2. Aufgrund des angezeigten Sachverhalts ist VRiOLG Gä. nicht kraft Gesetzes, insbesondere nicht in entsprechender Anwendung von § 41 Nr. 6 ZPO von der Ausübung des Richteramts in dem zur Entscheidung stehenden Rechtsstreit ausgeschlossen.
a) Im Hinblick auf die Dienstliche Äußerung von VRiOLG Gä. hat der Senat über die Frage des Ausschlusses durch Beschluss zu entscheiden, denn aufgrund der angezeigten Umstände und der insoweit unterschiedlichen Beurteilung in der obergerichtlichen Rechtsprechung bestehen zumindest i.S.v. § 48 ZPO „aus anderer Veranlassung Zweifel” darüber, ob ein Ausschlussgrund kraft Gesetzes vorliegt.
b) Ein Ausschlusstatbestand besteht jedoch weder in unmittelbarer noch in entsprechender Anwendung von § 41 Nr. 6 ZPO. Andere Ausschließungsgründe sind ebenfalls nicht ersichtlich.
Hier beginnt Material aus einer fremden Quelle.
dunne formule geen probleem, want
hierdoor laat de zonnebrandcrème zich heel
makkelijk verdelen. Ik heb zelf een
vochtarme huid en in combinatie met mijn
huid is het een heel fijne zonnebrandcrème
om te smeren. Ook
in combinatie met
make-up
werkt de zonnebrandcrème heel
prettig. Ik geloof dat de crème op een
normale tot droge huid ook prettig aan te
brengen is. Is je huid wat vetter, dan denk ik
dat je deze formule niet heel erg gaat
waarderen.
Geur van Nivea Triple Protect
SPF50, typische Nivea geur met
aa) Eine unmittelbare Anwendung von § 41 Nr. 6 ZPO scheidet schon deshalb aus, weil VRiOLG Gä. nicht „in einem früheren Rechtszug” an der „angefochtenen Entscheidung” mitgewirkt hat. Hiermit ist nach dem Wortlaut der Vorschrift für den vorliegenden Rechtsstreit ausschließlich das instanzabschließende Urteil der Zivilkammer 12 vom 10.4.2001 gemeint, an dem VRiOLG Gä. nicht beteiligt war.
bb) Eine über den Wortlaut hinausgehende entsprechende Anwendung von § 41 Nr. 6 ZPO auf solche Fälle, in denen der in zweiter Instanz mit dem Rechtsstreit befasste Richter zwar nicht an der unmittelbar angefochtenen, aber einer dieser vorangegangenen Entscheidung mitgewirkt hat, kommt nach Auffassung des Senats entgegen der wohl überwiegenden Meinung in der Rechtsliteratur nicht in Betracht.
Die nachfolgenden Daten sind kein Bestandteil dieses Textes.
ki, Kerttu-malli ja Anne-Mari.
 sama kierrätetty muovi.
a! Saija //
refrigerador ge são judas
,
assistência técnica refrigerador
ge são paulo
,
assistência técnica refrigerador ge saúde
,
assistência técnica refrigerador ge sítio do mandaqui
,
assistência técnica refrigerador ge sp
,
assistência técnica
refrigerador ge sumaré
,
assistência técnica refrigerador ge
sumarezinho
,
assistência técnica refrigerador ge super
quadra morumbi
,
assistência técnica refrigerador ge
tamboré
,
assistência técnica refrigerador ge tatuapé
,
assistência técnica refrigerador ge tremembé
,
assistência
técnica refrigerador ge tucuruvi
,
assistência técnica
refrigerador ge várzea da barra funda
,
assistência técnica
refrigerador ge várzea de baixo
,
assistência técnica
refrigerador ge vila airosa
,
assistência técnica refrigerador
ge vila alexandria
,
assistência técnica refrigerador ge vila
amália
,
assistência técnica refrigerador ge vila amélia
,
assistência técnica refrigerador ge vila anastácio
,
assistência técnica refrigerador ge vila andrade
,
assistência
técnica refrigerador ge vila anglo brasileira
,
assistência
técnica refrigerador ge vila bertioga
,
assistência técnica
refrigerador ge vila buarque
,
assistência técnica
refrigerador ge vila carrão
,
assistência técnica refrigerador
(1) In diesem Sinne hatte allerdings bereits im Jahr 1968 das OLG München (NJW 1969, 754) entschieden und dabei der Bestimmung des § 41 Nr. 6 ZPO den Willen des Gesetzgebers entnommen, einen Richter in späteren Rechtszügen stets dann von der Ausübung des Richteramtes fernzuhalten, wenn er in einer anderen Instanz über die Rechtmäßigkeit der früheren Entscheidung zu befinden hätte. Dies hat das OLG München für eine der vorliegenden Situation vergleichbare Sachlage mit der Begründung bejaht, materiell gehe es um die Frage, ob das Widerspruchsgericht die einstweilige Verfügung zu Recht bestätigt bzw. aufgehoben habe. Dieser Auffassung haben sich im Ergebnis – allerdings weitgehend ohne Begründung – die Mehrzahl der Kommentatoren der Zivilprozessordnung angeschlossen (z.B. Zöller/Vollkommer, 22. Aufl., § 41 Rz. 13; Thomas-Putzo, 23. Aufl., § 41 Rz. 7, Baumbach/Lauterbach/Albers/Hartmann, 59. Aufl., § 41 Rz. 15; Stein-Jonas, 21. Aufl., § 41 Rz. 18).
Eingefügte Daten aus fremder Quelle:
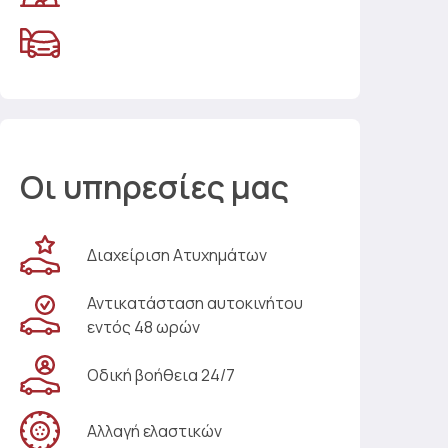
Οι υπηρεσίες μας
Διαχείριση Ατυχημάτων
Αντικατάσταση αυτοκινήτου
εντός 48 ωρών
Οδική βοήθεια 24/7
Αλλαγή ελαστικών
(2) Demgegenüber hat das OLG Rostock in einer neueren Entscheidung (OLG Rostock NJW-RR 1999, 1444 [1445]) die Auffassung vertreten, eine erweiternde Anwendung des § 41 Nr. 6 ZPO auf Fälle der vorliegenden Art komme nicht in Betracht. Dieser überzeugenden und ausführlich begründeten Entscheidung schließt sich der Senat an (ebenso: Feiber in MünchKomm, ZPO, § 41 Rz. 26; Wieczorek, ZPO, 2. Aufl., Rz. CIIf2). Das OLG Rostock hat sich in seinen Ausführungen mit allen wesentlich rechtlichen Argumenten auseinandergesetzt und diese in zutreffender Weise gewürdigt. Zur Vermeidung von Wiederholungen nimmt der Senat auf diesen Beschluss des OLG Rostock vom 2.9.1998 inhaltlich Bezug. Das OLG Rostock hat zutreffend festgestellt, dass insbesondere dem Wortlaut der Vorschrift ein weitergehender Wille des Gesetzgebers nicht zu entnehmen ist, da die Norm ausdrücklich und unmissverständlich nur die – hier nicht einschlägige – Situation „bei dem Erlass der angefochtenen Entscheidung”, nicht aber diejenige „bei einer die Sache betreffenden Entscheidung” regelt. Angesichts der Tatsache, dass der Gesetzgeber trotz des seit der Entscheidung des OLG München nunmehr verstrichenen Zeitraums von über 30 Jahren und mehrfacher ZPO-Novellen keine Veranlassung zu einer Erweiterung des Wortlauts gesehen hat, erscheint es dem Senat...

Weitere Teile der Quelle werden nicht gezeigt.